Document section:
= Beginning of Section =
According to Lee, it meant he came up with the concepts for all the characters, mapped out plots, gave the plots to his artists so they could draw them, and then would take the finished artwork and write his signature snappy verbiage for the characters’ dialogue bubbles. The artists, in Lee’s retelling, were fantastic and visionary, but secondary to his own vision. According to Kirby and Ditko, that’s hogwash. Ditko has retreated into a hermetic existence in midtown Manhattan, where he types up self-promoting mail-order pamphlets claiming Lee had only the most threadbare initial ideas for Spider-Man, and that Ditko is the one who fleshed the iconic character out into what he is today, then came up with most of the plot beats in any given story. Kirby, from the time he left Marvel in 1970 until his death in 1994, swore up and down that Lee was a fraud on an even larger scale: Kirby said he himself was the one who had all the ideas for the Hulk, Iron Man, Thor, and the rest, and that Lee was outright lying about having anything to do with them. What’s more, he said Lee was little more than a copy boy, filling in dialogue bubbles after Kirby had done the lion’s share of the conceptual and writing work for any given issue.

“Stan Lee and I never collaborated on anything,” Kirby told an interviewer in 1989. “It wasn’t possible for a man like Stan Lee to come up with new things — or old things, for that matter. Stan Lee wasn’t a guy that read or that told stories.”

“Stan’s gotten far too much credit,” says veteran comics writer Gerry Conway, who’s known Lee since 1970. “People have said Stan was out for No. 1, and to a very large degree, that’s true. He’s a good guy. He’s just not a great guy.”

“Unfortunately, from day one, Jack was doing part of Stan’s job, and Stan was not doing part of Jack’s job,” says comics historian Mark Evanier, who worked as Kirby’s assistant and has worked on and off with Lee since the 1970s. “When you talk to Stan Lee, when he turns the Stan Lee act off, he’s a very decent human being who is chronically obsessed with himself. He’s very insecure. Those of us who have trouble being angry for some of the things that happened, it’s because we saw the real human being there at times.”

“It’s one of those things where you sit down and you say, ‘You gotta be forgiving of your parents,’” says artist Colleen Doran, who drew Lee’s new memoir. “I don’t know of anyone who knows Stan and doesn’t love him, even if they hate things he’s done.”

To understand the nature of Lee’s bitter blood feuds, you have to take a step back and understand who Lee was before the Marvel phenomenon: a dispirited, middle-aged company stooge working in a dying industry, with no reason to believe anything could change. To understand Stan Lee, you must understand that his is one of the more remarkable second acts in American culture.
= End of Section =
Body or hand keypoint data:
= Beginning of Section =
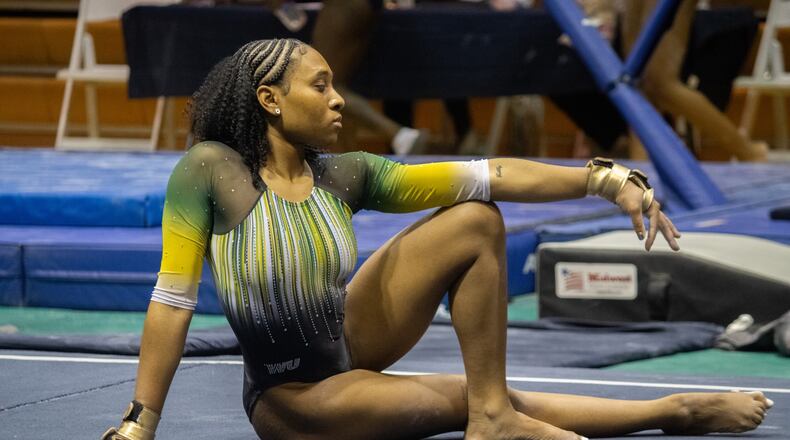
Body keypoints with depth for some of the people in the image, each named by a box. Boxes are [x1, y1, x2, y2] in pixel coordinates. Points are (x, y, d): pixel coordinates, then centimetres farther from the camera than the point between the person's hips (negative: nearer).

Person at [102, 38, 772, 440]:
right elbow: (173, 300, -22)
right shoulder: (209, 171, -22)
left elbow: (486, 176, -14)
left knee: (476, 222, -7)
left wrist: (605, 179, -23)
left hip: (347, 341, 6)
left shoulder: (344, 176, -9)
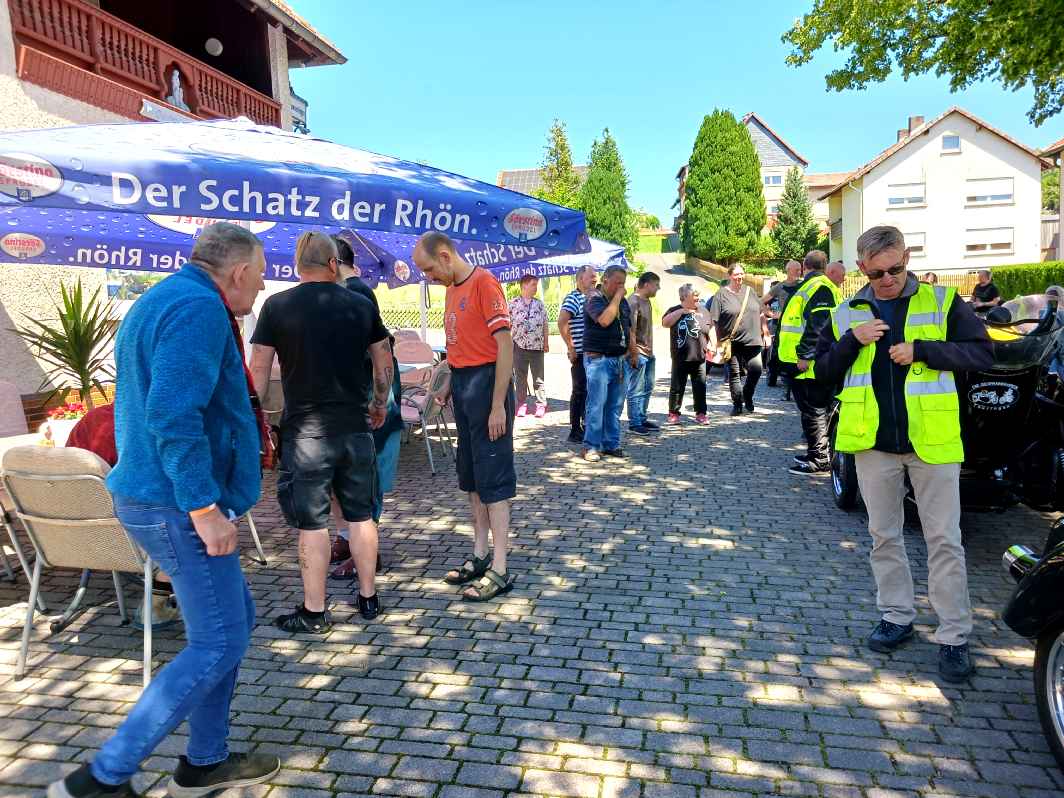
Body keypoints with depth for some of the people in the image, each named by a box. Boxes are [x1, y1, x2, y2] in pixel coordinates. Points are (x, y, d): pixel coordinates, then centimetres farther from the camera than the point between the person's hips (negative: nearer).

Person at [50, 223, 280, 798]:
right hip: (179, 506, -11)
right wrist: (204, 507, -25)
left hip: (152, 497, 11)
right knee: (217, 644, -2)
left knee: (234, 619, 17)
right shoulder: (198, 309, -17)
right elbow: (174, 418, -28)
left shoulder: (163, 300, 17)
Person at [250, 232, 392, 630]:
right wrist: (380, 403, 23)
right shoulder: (361, 305, 4)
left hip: (305, 430, -3)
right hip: (356, 427, 3)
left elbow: (259, 369, -3)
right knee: (360, 515, 13)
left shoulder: (277, 306, -4)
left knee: (312, 523, 4)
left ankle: (314, 612, 14)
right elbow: (384, 361, 10)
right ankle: (368, 598, 24)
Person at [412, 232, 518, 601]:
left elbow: (504, 345, -18)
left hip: (486, 383, -9)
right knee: (470, 474, 13)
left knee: (493, 477, -5)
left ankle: (499, 571, 3)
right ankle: (480, 556, 25)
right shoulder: (452, 288, 14)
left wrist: (498, 405, -20)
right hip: (462, 385, 9)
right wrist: (450, 386, 10)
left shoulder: (483, 282, -13)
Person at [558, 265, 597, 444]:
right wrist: (571, 348, -20)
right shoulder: (573, 298, -11)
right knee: (580, 391, -3)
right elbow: (561, 322, -23)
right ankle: (575, 431, 5)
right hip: (580, 354, -8)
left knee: (590, 391, 14)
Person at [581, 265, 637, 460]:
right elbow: (604, 320, -25)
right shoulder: (594, 299, -7)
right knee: (597, 404, -8)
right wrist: (617, 297, -15)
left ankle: (611, 444, 18)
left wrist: (634, 352, 17)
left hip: (619, 359, 7)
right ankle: (591, 447, -1)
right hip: (599, 358, -7)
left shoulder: (623, 302, 16)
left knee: (615, 405, 10)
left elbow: (629, 329, 24)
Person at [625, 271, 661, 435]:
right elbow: (630, 330, -20)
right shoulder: (633, 302, -16)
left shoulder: (646, 301, 14)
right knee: (636, 390, -2)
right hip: (637, 353, -10)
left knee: (647, 388, 16)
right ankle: (634, 423, 6)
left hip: (648, 353, 10)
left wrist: (651, 350, 20)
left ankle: (642, 419, 26)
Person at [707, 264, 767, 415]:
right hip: (732, 343, -3)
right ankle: (737, 404, 15)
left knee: (756, 369, -7)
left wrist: (765, 333, 14)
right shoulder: (721, 294, -2)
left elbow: (761, 314, 20)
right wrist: (714, 343, -13)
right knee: (734, 373, 3)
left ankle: (747, 396, 18)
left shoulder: (750, 291, 13)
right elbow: (713, 321, -6)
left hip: (752, 341, 3)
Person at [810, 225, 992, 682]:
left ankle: (954, 636, 13)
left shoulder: (942, 302, -1)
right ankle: (897, 617, 27)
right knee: (883, 535, 12)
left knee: (944, 540, 3)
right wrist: (852, 342, -13)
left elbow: (982, 354, -3)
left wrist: (922, 350, -17)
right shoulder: (846, 314, 5)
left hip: (931, 440, -2)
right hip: (873, 443, 3)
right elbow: (822, 372, 4)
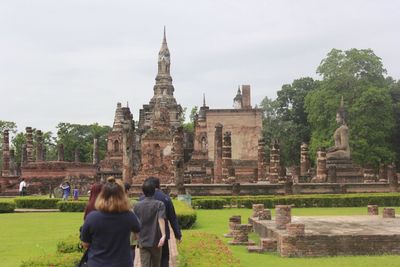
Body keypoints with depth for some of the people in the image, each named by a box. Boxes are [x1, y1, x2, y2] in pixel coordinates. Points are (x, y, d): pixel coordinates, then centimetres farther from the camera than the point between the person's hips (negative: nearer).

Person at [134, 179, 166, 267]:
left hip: (143, 241, 1)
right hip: (156, 241, -1)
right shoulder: (159, 204, -6)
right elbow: (161, 219, -22)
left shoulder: (137, 206, 2)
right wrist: (163, 235, -33)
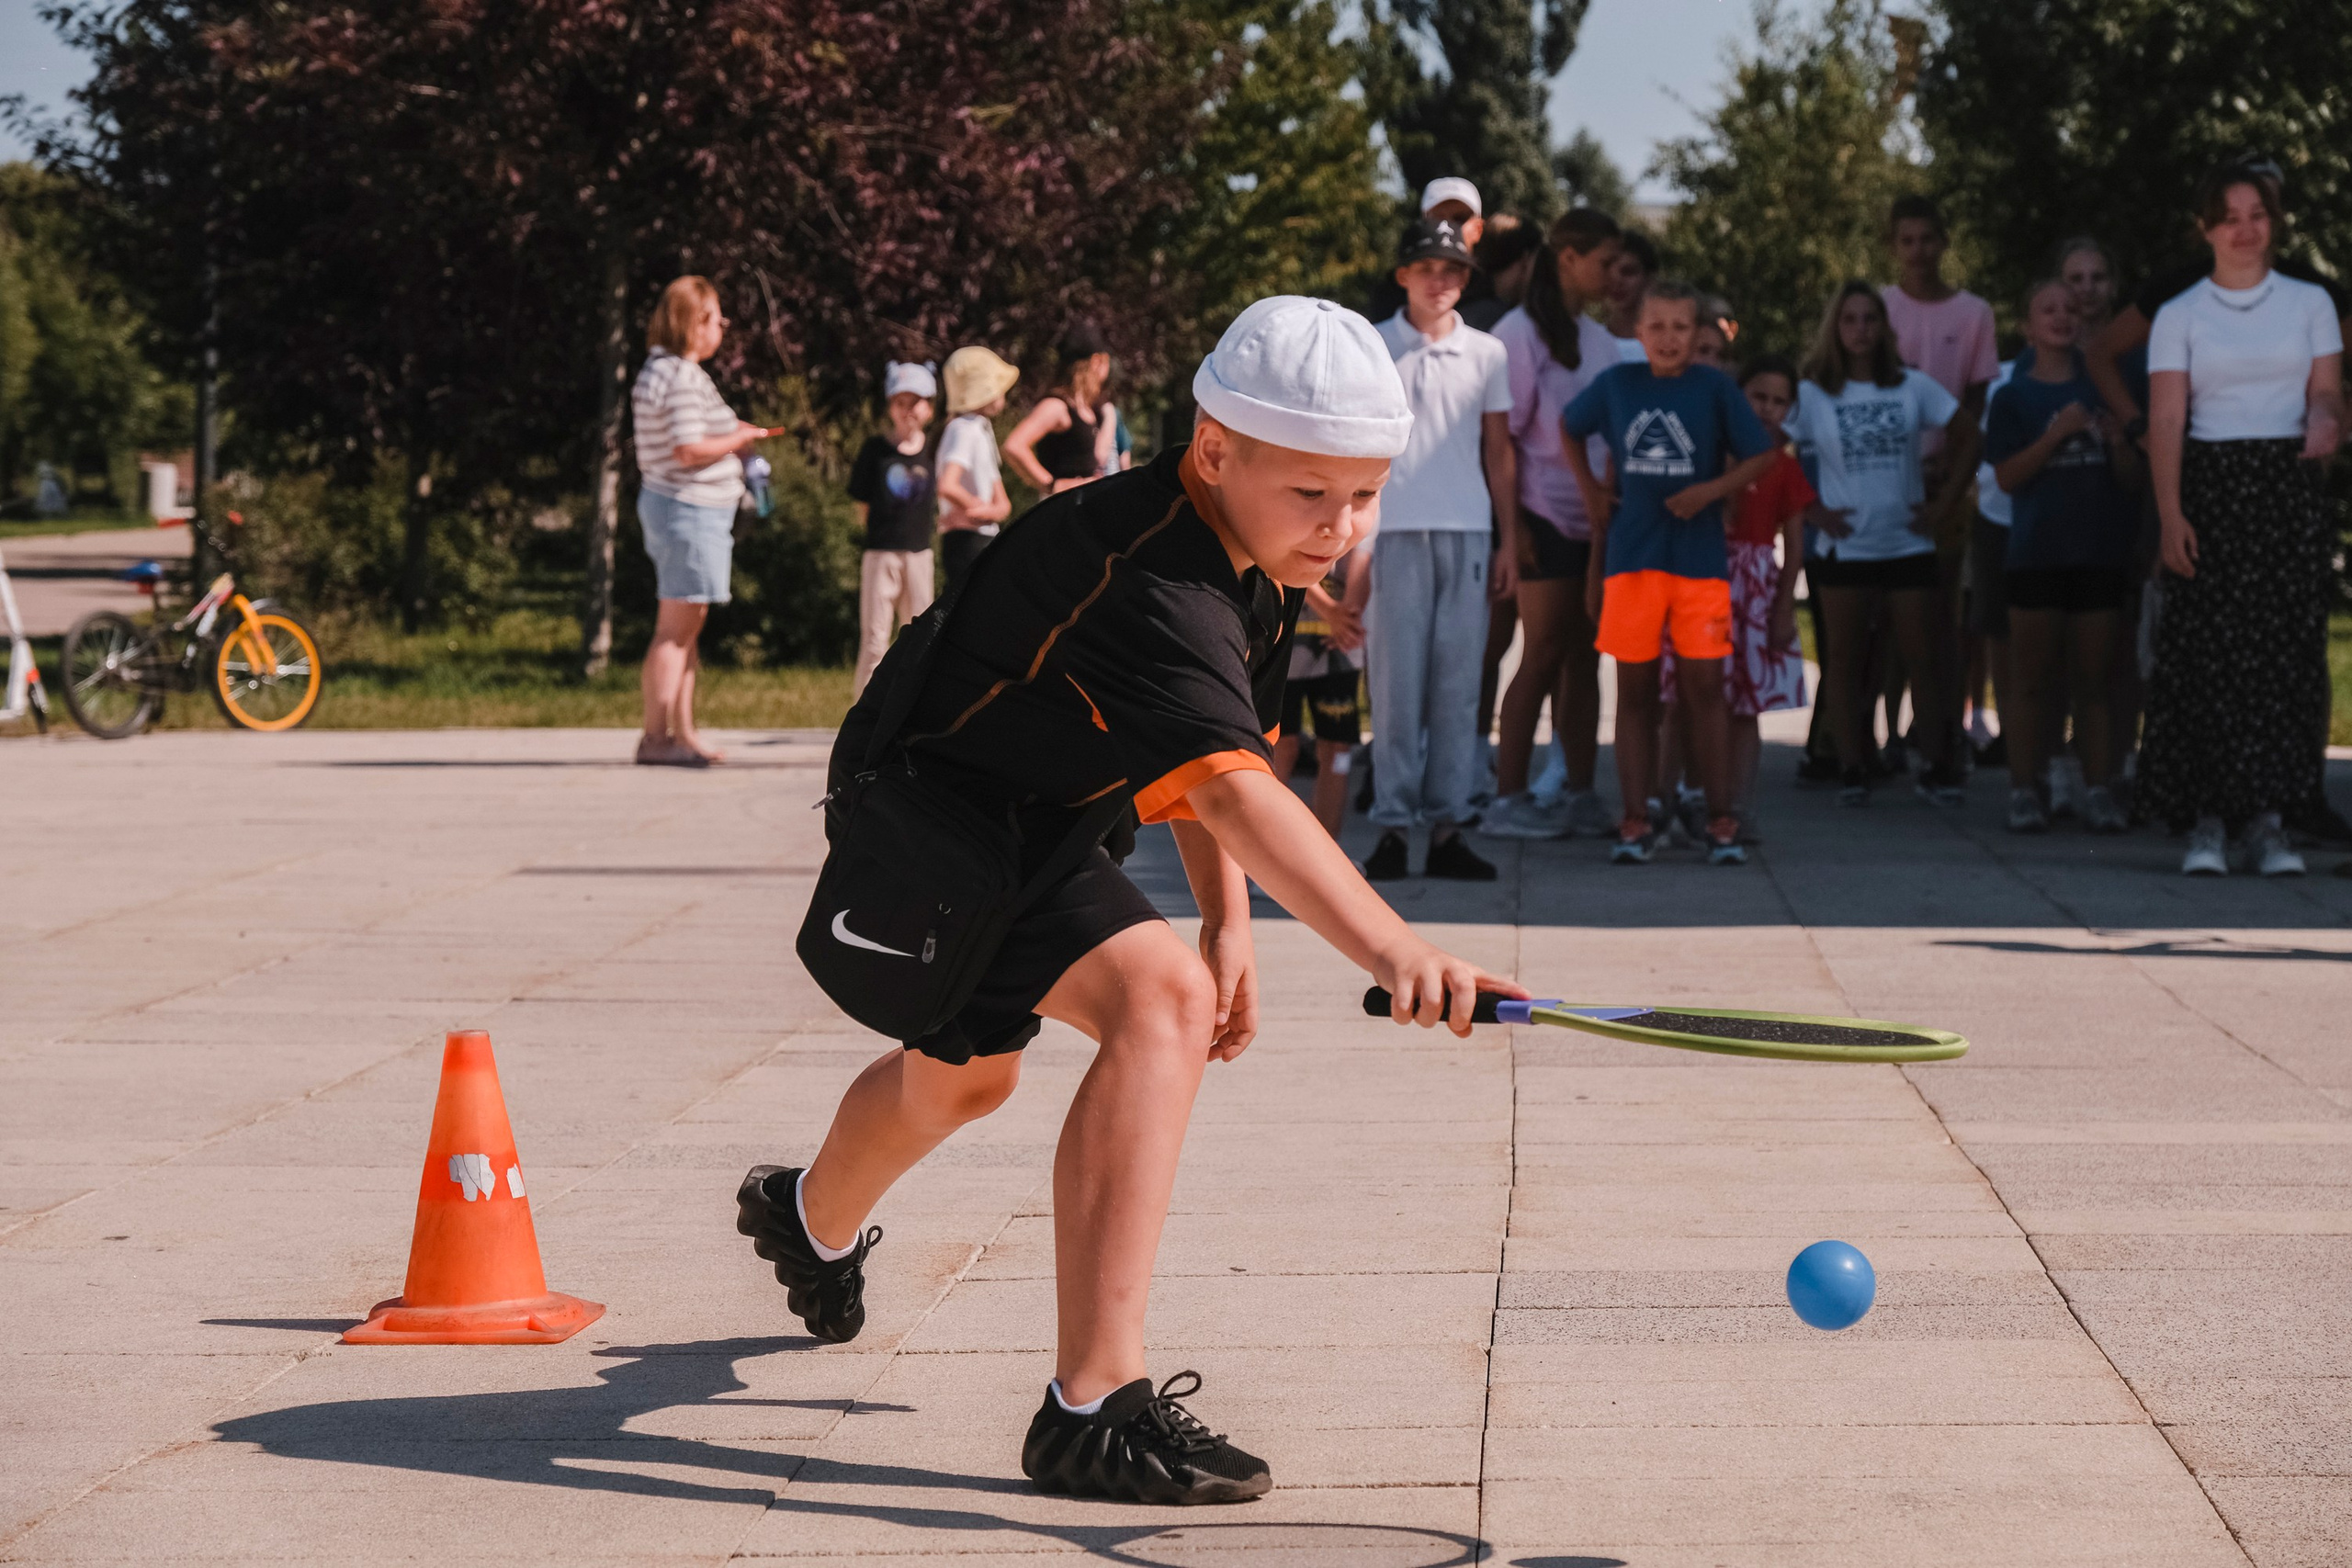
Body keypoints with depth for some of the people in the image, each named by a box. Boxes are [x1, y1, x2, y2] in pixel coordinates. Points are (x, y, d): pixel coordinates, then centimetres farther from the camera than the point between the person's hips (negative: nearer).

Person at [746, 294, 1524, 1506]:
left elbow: (1205, 743, 11)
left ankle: (811, 1219, 68)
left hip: (1029, 818, 10)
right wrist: (1389, 948, -64)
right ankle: (1094, 1407, -32)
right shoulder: (1145, 581, -37)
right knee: (1159, 996, -32)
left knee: (966, 1075, 33)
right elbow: (1229, 790, -51)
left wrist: (1227, 922, 1)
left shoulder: (1262, 555, -5)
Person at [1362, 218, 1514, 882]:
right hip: (1395, 532, -2)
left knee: (1458, 684, 1)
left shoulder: (1487, 354, 12)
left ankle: (1448, 827, 4)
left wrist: (1510, 538, 9)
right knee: (1396, 683, -4)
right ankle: (1392, 827, -1)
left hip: (1467, 534, 2)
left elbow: (1498, 453, 15)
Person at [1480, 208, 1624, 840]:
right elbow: (1502, 436, -9)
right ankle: (1507, 799, -1)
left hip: (1596, 520, 7)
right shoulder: (1519, 332, -6)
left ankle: (1580, 795, 9)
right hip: (1547, 518, -6)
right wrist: (1513, 522, -14)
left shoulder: (1598, 339, 15)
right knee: (1544, 656, -6)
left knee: (1584, 658, 6)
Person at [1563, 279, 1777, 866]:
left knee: (1705, 690, -1)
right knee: (1635, 691, 4)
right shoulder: (1616, 384, 5)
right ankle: (1635, 823, 7)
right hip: (1632, 558, 2)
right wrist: (1589, 492, 11)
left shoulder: (1715, 388, -1)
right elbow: (1569, 428, 22)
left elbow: (1761, 457, 0)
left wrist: (1709, 491, -14)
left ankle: (1721, 822, 5)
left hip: (1700, 559, -2)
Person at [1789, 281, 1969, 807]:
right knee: (1846, 660, 3)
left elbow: (1970, 433, 6)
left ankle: (1938, 766, 5)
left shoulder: (1913, 386, 4)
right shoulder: (1813, 393, 2)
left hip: (1908, 543, 0)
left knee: (1922, 658, 0)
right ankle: (1852, 768, 9)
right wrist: (1811, 511, -6)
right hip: (1845, 545, 0)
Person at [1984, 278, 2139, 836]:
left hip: (2099, 552, 2)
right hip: (2036, 553, -1)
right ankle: (2025, 790, 4)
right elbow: (2007, 476, -6)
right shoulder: (2013, 397, 4)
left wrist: (2117, 441, -10)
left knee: (2092, 679, 3)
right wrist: (2057, 434, -17)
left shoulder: (2101, 389, 10)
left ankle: (2099, 791, 4)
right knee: (2032, 679, 1)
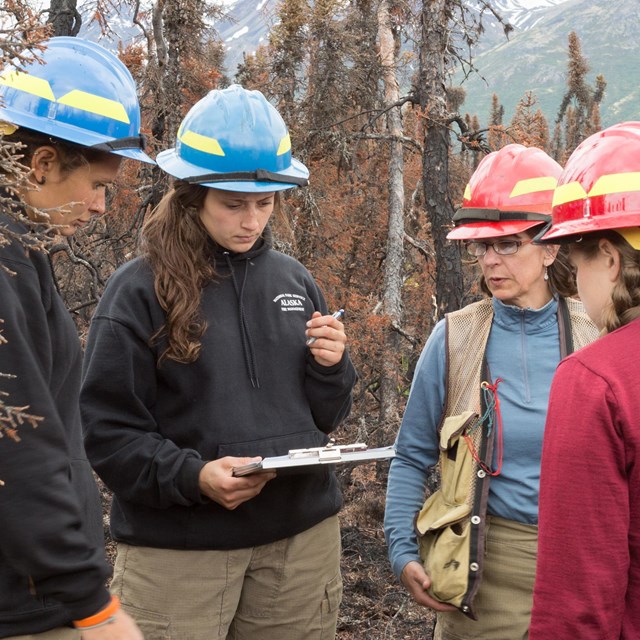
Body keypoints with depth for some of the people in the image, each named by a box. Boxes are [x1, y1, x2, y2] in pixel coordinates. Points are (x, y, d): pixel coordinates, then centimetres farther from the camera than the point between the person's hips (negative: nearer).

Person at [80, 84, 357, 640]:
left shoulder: (294, 281, 7)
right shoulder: (141, 290, -6)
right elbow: (106, 430, -7)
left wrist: (331, 367, -6)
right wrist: (191, 476, -20)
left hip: (301, 538, 4)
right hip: (178, 550, -4)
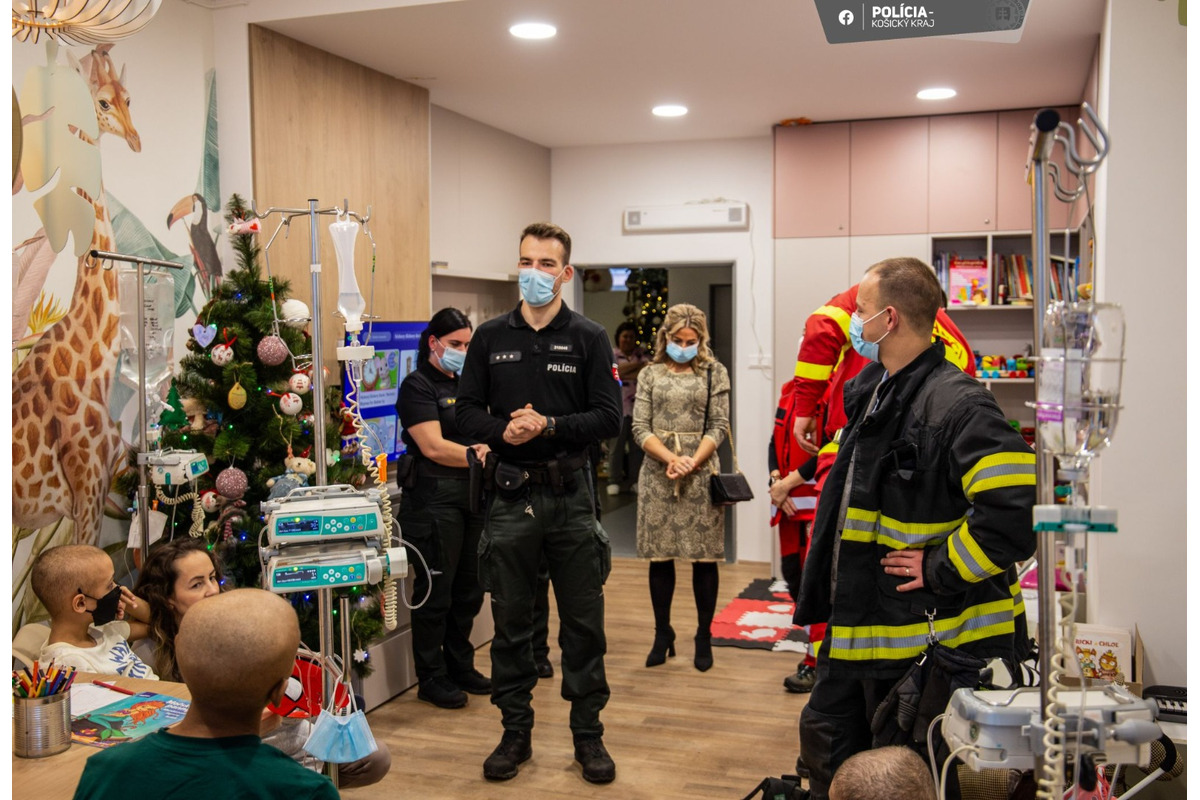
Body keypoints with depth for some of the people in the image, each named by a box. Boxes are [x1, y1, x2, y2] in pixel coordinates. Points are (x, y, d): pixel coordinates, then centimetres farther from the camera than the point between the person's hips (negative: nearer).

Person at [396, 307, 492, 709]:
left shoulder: (464, 385, 17)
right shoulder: (418, 385, -7)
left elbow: (482, 432, 19)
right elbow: (433, 447, -16)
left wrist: (487, 445, -4)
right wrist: (481, 455, -12)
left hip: (472, 494, 8)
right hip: (434, 497, -8)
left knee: (468, 588, 13)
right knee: (436, 590, 0)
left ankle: (460, 667, 26)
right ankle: (431, 678, 12)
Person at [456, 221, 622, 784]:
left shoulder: (588, 338, 1)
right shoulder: (491, 337, 7)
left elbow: (609, 417, -5)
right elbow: (468, 410, 7)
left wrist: (549, 426, -17)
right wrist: (502, 430, -13)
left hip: (570, 495, -1)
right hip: (510, 494, 2)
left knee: (583, 621, 6)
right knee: (510, 620, 10)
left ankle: (588, 734, 20)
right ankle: (515, 732, 24)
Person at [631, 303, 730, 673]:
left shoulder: (714, 373, 6)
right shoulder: (650, 374, 9)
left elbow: (718, 426, 0)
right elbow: (640, 428, 2)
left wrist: (692, 462, -14)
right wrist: (671, 459, -14)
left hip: (700, 473, -1)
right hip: (657, 473, 1)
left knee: (704, 558, 1)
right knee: (660, 557, 5)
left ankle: (704, 637, 13)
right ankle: (663, 635, 17)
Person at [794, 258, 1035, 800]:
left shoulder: (957, 405, -23)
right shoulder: (873, 394, 9)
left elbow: (1015, 510, -33)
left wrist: (940, 569, -23)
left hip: (928, 632, -9)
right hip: (861, 621, 9)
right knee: (826, 742, 20)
= End of Section =
Questions:
[A] In the text about Stan Lee, in what year did Kirby leave Marvel?
[B] Rewrite the passage about Stan Lee, starting at the words "To understand the" and ending after "in American culture.", and change "dying industry" to "shrinking industry".

Answers given:
[A] 1970

[B]
To understand the nature of Lee’s bitter blood feuds, you have to take a step back and understand who Lee was before the Marvel phenomenon: a dispirited, middle-aged company stooge working in a shrinking industry, with no reason to believe anything could change. To understand Stan Lee, you must understand that his is one of the more remarkable second acts in American culture.